PROVIDED TEXT -
Netflix and Verizon are in a spat over who's to blame for slow streams.
Recently, Netflix started displaying a message to customers whose viewing experience was being delayed by buffering.
"The Verizon Network is crowded right now," the notice said.
Asked on Twitter about the notice, Netflix spokesman Jonathan Friedland said, "we're always testing new ways to keep members informed."
Verizon doesn't think Netflix is keeping its customers informed with the truth, however. David Young, Verizon's vice president of federal regulatory affairs put out a statement on its public policy blog Wednesday saying Netflix is misleading its customers about what's really going on.
"The source of the problem is almost certainly NOT congestion in Verizon's network," Young said. "Instead, the problem is most likely congestion on the connection that Netflix has chosen to use to reach Verizon's network."
Young added that, "it would be more accurate for Netflix's message screen to say: 'The path that we have chosen to reach Verizon’s network is crowded right now.' However, that would highlight their responsibility for the problem."

TASKS -
[1] In one to three sentences, explain why Verizon's David Young calls Netflix's buffering notice misleading, according to the article about the Netflix and Verizon dispute.
[2] Decide whether each statement agrees with the article about the Netflix and Verizon dispute. Answer yes or no, and quote the deciding words.
(a) Netflix's notice told viewers that the Verizon network was crowded.
(b) Jonathan Friedland commented on the notice in a company blog post.
(c) David Young is Verizon's vice president of federal regulatory affairs.
[3] According to the article about the Netflix and Verizon dispute, on what day did Young put out his statement on Verizon's public policy blog?
Rely only on the article about the Netflix and Verizon dispute for every answer.

RAW DATA -
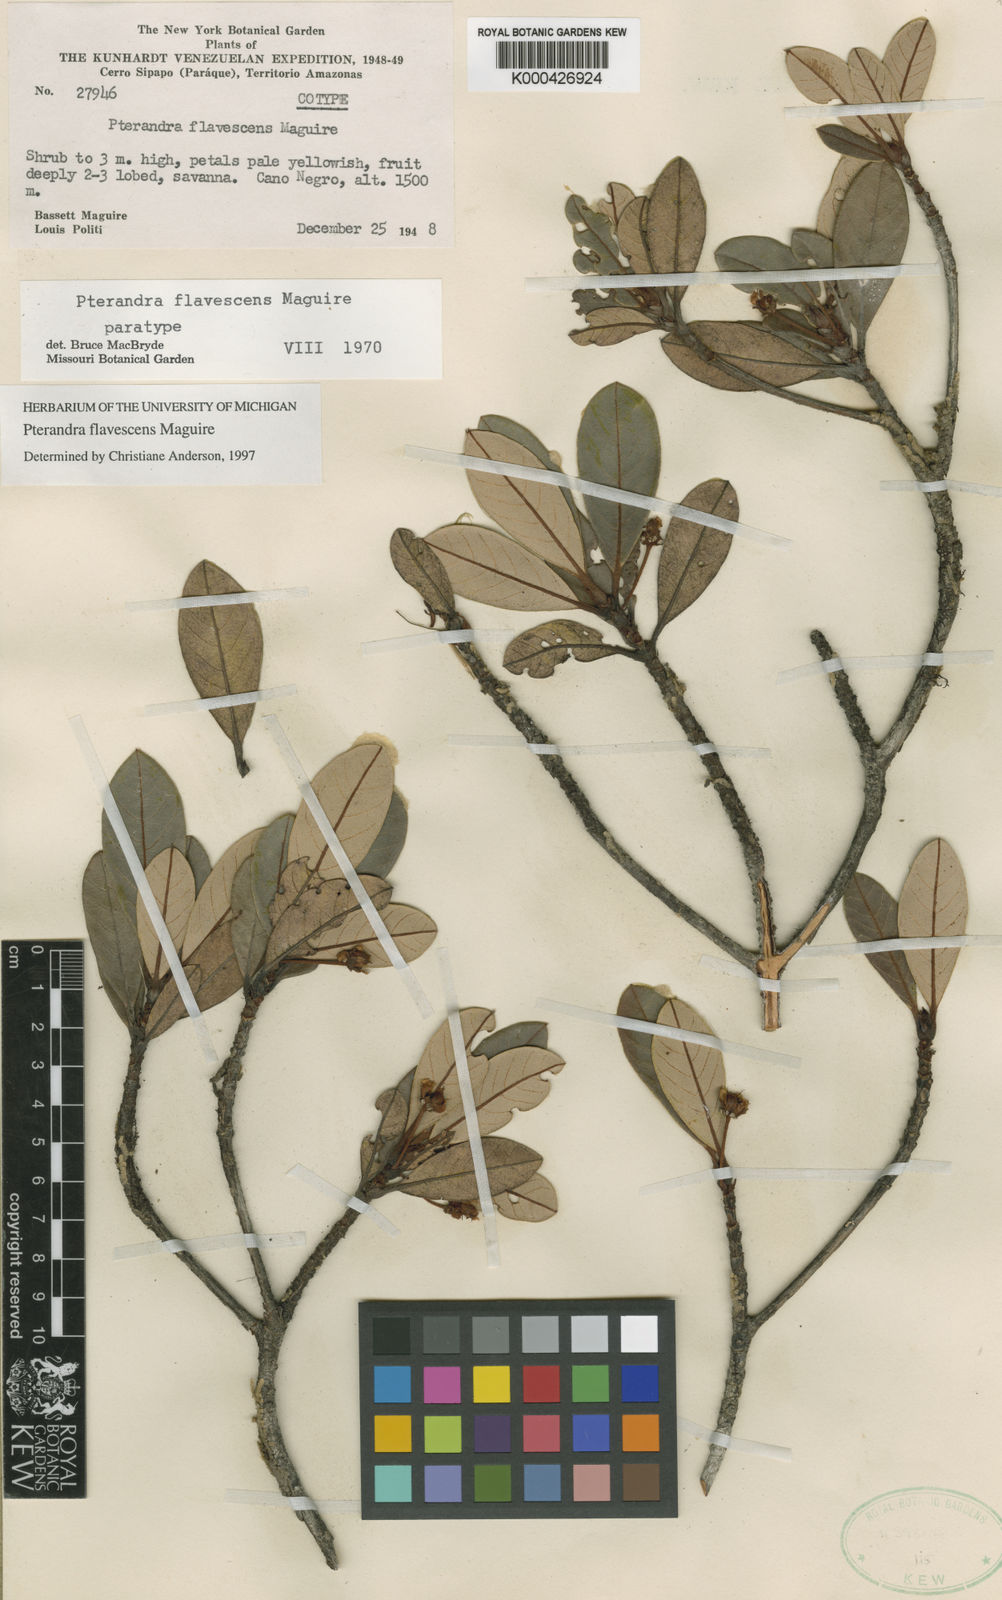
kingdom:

SOLUTION SET -
[1] Young says the source of the slow streams is almost certainly not congestion in Verizon's network. Instead, he says, it is most likely congestion on the connection Netflix has chosen to use to reach Verizon's network.

[2]
(a) Yes: "The Verizon Network is crowded right now"
(b) No: "Asked on Twitter about the notice"
(c) Yes: "David Young, Verizon's vice president of federal regulatory affairs"

[3] Wednesday.